Robert Lewandowski, Bayern Monachium

i

Autor: Cyfra Sport Robert Lewandowski, Bayern Monachium

Bayern miażdży Union! Strzelanina w Berlinie, Lewandowski z dwoma bramkami!

2021-10-30 16:34

Bayern Monachium okazał się lepszy od Unionu Berlin. Drużyna "Bawarczyków", która była zdecydowanym faworytem spotkania, rozbiła drużynę ze stolicy Niemiec 5:2. Robert Lewandowski w trakcie spotkania poprawił swój indywidualny rekord bramek i dzięki dwóm bramkom zdobytym w spotkaniu ma już 56 bramek w tym roku!

Union Berlin - Bayern Monachium 2:5 (1:3)

Bramki:Giesselmann 43', Ryerson 65' -  Lewandowski 15', 22', Sane 35', Coman 60', Mueller 80'

Żółte kartki: Jaeckel 15' - Sule 30'

Union: Luthe; Jaeckel, Knoche, Baumgartl; Trimmel (64' Ryerson), Promel (Teuchert 64'), Khedira, Haraguchi (Mohwald 75'), Giesselmann; Awoniyi (Behrens 64'), Becker (Voglsammer 75')

Bayern: Neuer; Stanisić (Pavard 69'), Suele, Hernandez (Upachemano 69'), Davies; Kimmich, Tolisso (Sabitzer 69'); Sane (Musiala 62'), Mueller, Coman (Gnabry 81'), Lewandowski

Bayern Monachium wygrał z Unionem Berlin w meczu rozgrywanym ze stolicy Niemiec! Gospodarze, mimo dużej przegranej, pokazali wielką klasę i do końca próbowali zagrażać świetnie dysponowanym dziś "Bawarczykom". Z dobrej strony pokazał się Robert Lewandowski, który dzięki bramkom z rzutu karnego i wolnego podwyższył swoje prowadzenie w ligowej tabeli najlepszych strzelców, a także zapisał 56. trafienie w tym roku.

Bayern Monachium wygrywa. Wielka strzelanina w Berlinie

Pierwsza połowa meczu upłynęła pod zdecydowanym prowadzeniem Bayernu Monachium. Aż do 40. minuty meczu Union nie potrafił znaleźć sposobu na rozegranie akcji, z czego korzystali mistrzowie Niemiec. Pierwszą bramkę w spotkaniu zdobył nie kto inny, a Lewandowski, który wykorzystał rzut karny podyktowany po zagraniu ręką Jaeckela w polu karnym. Ledwie osiem minut później, Polak ustrzelił drugą bramkę, pokonując Luthe z rzutu wolnego. Trzeci na listę strzelców wpisał się Sane i wydawało się, że będziemy świadkami deklasacji. Nic bardziej mylnego.

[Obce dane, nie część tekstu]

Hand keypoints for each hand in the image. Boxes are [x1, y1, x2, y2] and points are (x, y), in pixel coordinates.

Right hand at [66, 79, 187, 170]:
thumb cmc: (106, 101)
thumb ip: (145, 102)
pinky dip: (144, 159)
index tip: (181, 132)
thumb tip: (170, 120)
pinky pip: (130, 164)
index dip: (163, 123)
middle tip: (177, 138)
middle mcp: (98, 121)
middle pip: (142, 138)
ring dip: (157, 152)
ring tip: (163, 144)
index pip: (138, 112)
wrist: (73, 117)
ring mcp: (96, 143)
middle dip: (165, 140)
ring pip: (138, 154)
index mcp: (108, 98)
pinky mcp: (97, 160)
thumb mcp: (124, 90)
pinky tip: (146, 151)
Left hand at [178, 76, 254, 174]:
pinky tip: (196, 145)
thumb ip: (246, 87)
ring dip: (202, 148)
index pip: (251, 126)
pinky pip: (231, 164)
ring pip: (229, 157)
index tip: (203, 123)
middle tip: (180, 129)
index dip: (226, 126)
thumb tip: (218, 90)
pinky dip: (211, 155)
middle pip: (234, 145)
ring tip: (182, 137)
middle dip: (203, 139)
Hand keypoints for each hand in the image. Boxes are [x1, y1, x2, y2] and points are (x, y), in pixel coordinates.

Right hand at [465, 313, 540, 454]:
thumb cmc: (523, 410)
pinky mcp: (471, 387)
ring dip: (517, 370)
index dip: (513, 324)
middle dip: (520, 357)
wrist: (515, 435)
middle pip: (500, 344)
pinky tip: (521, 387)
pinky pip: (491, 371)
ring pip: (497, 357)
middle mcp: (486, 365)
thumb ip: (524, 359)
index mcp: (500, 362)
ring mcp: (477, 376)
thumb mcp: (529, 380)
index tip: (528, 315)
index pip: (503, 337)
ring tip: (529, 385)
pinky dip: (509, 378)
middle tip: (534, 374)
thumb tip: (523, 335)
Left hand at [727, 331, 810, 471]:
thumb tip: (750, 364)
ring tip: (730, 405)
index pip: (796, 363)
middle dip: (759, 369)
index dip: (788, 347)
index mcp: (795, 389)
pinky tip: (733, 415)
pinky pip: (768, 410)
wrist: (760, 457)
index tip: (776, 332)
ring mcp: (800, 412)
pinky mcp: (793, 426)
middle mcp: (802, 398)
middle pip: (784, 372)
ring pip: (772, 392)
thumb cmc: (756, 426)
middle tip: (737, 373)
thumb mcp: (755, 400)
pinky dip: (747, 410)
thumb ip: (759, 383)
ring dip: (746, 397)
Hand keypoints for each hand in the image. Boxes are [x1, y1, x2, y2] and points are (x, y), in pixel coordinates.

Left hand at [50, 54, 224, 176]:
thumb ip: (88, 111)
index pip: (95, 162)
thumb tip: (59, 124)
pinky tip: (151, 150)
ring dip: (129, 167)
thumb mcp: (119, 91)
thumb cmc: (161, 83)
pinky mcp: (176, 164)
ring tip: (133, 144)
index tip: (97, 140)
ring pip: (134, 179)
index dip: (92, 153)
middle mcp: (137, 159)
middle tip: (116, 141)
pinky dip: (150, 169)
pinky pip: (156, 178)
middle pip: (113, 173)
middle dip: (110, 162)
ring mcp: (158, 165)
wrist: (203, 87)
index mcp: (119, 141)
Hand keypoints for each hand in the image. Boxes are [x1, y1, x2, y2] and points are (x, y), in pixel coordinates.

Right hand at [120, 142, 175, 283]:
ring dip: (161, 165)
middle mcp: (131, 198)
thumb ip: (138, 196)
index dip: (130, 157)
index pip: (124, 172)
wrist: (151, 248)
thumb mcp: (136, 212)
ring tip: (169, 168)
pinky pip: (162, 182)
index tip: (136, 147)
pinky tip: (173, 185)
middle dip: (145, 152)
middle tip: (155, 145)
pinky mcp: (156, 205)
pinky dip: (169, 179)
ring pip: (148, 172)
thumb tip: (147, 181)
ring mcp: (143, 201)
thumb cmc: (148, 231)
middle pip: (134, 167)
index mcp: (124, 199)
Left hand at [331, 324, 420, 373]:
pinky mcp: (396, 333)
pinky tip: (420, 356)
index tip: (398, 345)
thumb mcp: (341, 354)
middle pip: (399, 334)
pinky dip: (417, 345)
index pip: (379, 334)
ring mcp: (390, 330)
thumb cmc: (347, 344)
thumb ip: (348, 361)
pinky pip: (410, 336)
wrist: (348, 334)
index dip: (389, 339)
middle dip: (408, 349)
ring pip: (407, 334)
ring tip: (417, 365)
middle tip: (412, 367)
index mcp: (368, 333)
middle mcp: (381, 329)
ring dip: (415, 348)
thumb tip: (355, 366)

Trzegi gol Bayernu tchnął siły w piłkarzy Unionu, którzy tuż przed końcem pierwszej połowy strzelili gola kontaktowego.

Union próbował. Ale to Bayern był lepszy

Po zmianie stron większą inicjatywą wykazywali się piłkarze z Berlina, którzy cały czas szukali sytuacji pod bramką Neuera. Ich brak skuteczności wykorzystał Bayern, a konkretnie Coman, który popisał się piękną, indywidualną akcją i strzelił genialną bramkę po samotnym rajdzie. Union stać było na jeszcze jeden wzlot, a nieuwagę obrony "Bawarczyków" wykorzystał rezerwowy berlińczyków - Ryerson, który wpisał się na listę strzelców kilka sekund po wejściu na boisko. Bayern był jednak nie do zatrzymania a "kropkę nad i" postawił Mueller.